(REQUIRED ACTION): No images, please. Copy each entry below exactly as it reads.
════
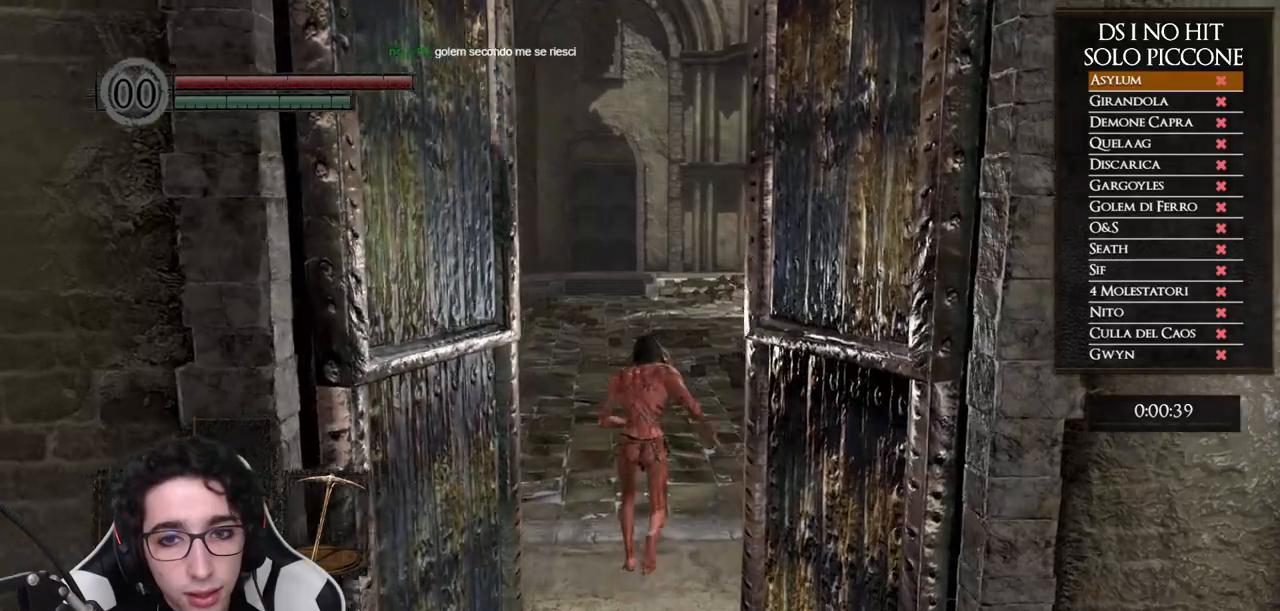
{"buttons": ["B"], "left_stick": "up", "right_stick": "center"}
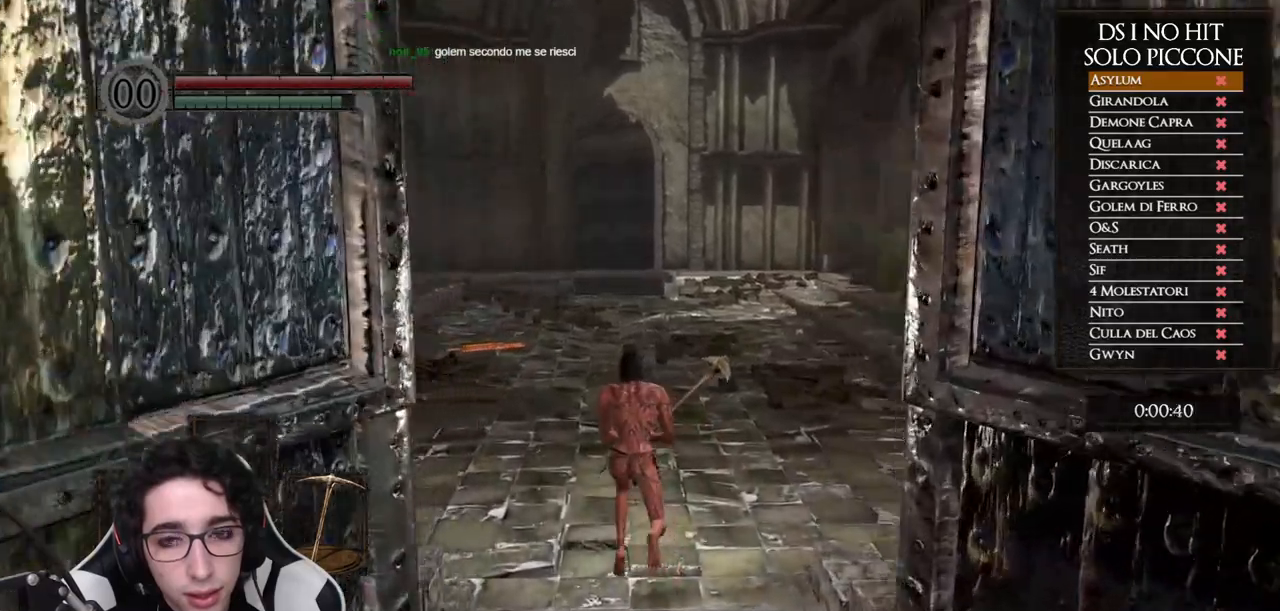
{"buttons": ["B"], "left_stick": "up", "right_stick": "center"}
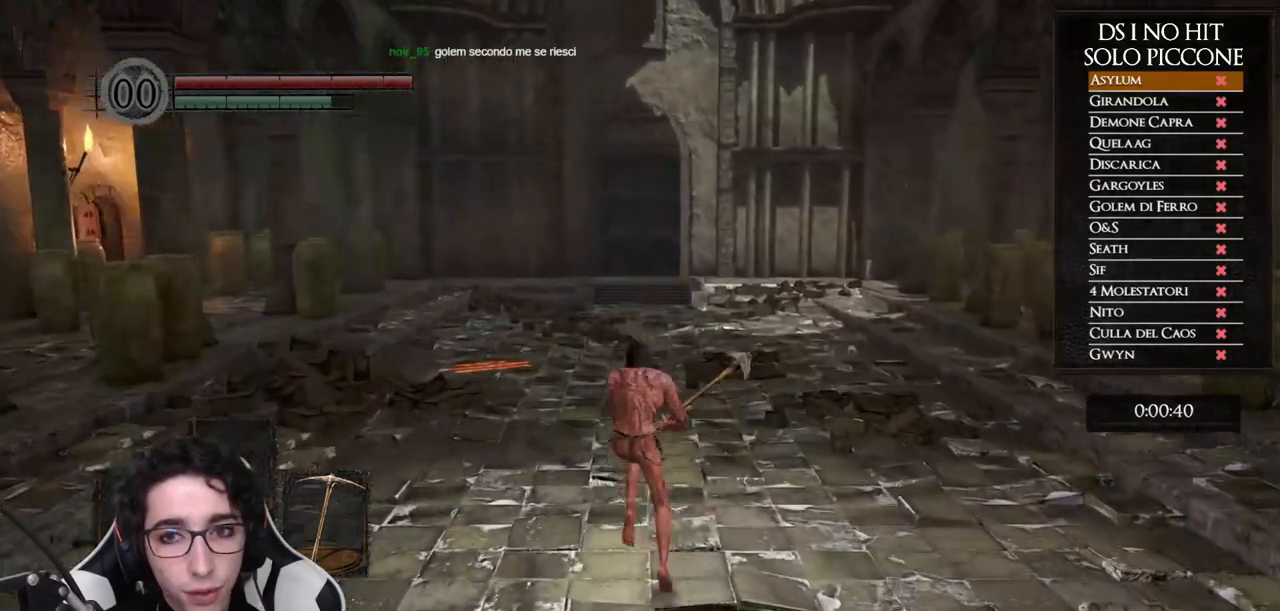
{"buttons": ["B"], "left_stick": "up", "right_stick": "center"}
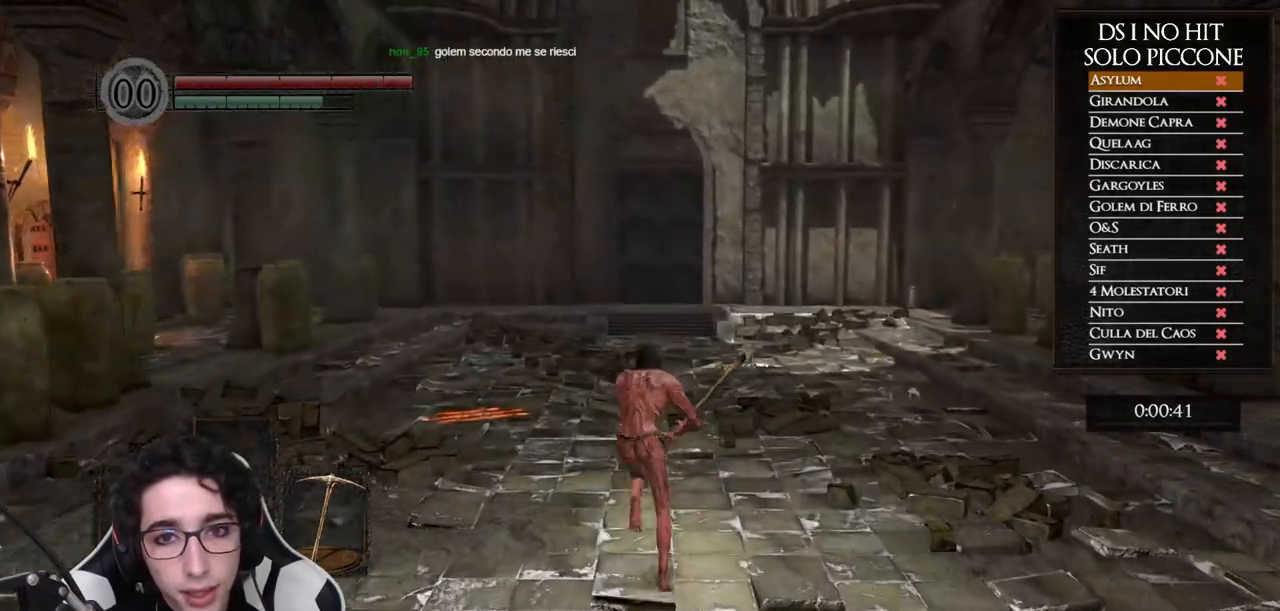
{"buttons": ["B"], "left_stick": "up", "right_stick": "center"}
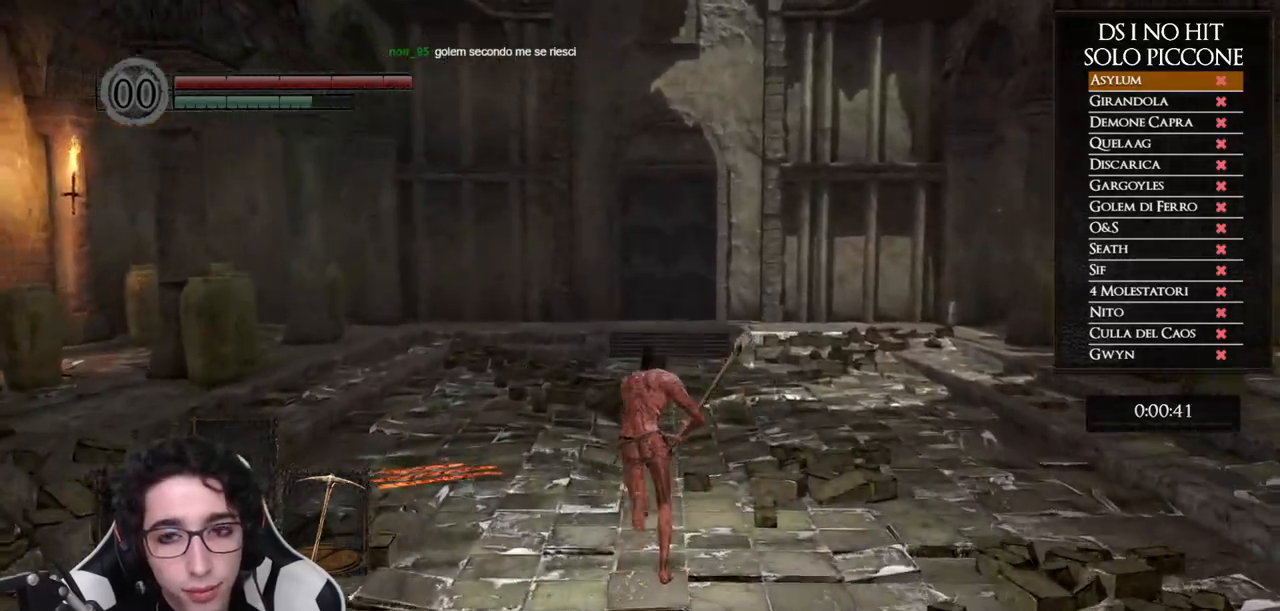
{"buttons": ["B", "R1"], "left_stick": "up", "right_stick": "center"}
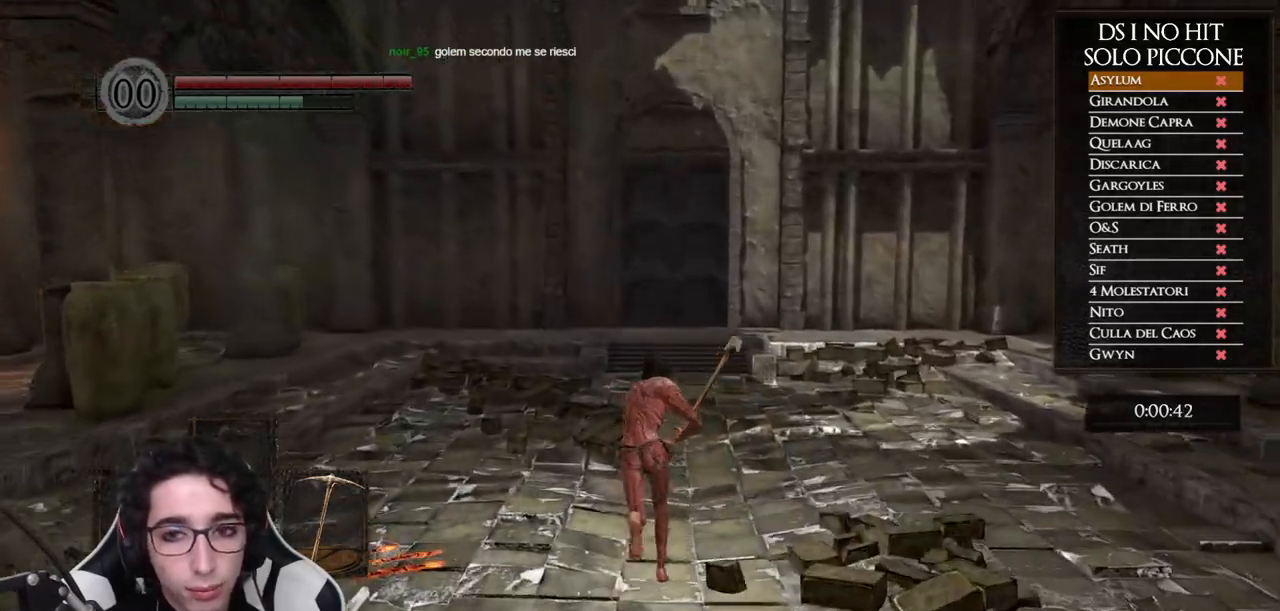
{"buttons": ["B"], "left_stick": "up", "right_stick": "center"}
════
(ANSWER BOX):
{"buttons": ["B"], "left_stick": "up", "right_stick": "center"}
{"buttons": ["B"], "left_stick": "up", "right_stick": "center"}
{"buttons": ["B"], "left_stick": "up", "right_stick": "center"}
{"buttons": ["B"], "left_stick": "up", "right_stick": "center"}
{"buttons": ["B", "R1"], "left_stick": "up", "right_stick": "center"}
{"buttons": ["B"], "left_stick": "up", "right_stick": "center"}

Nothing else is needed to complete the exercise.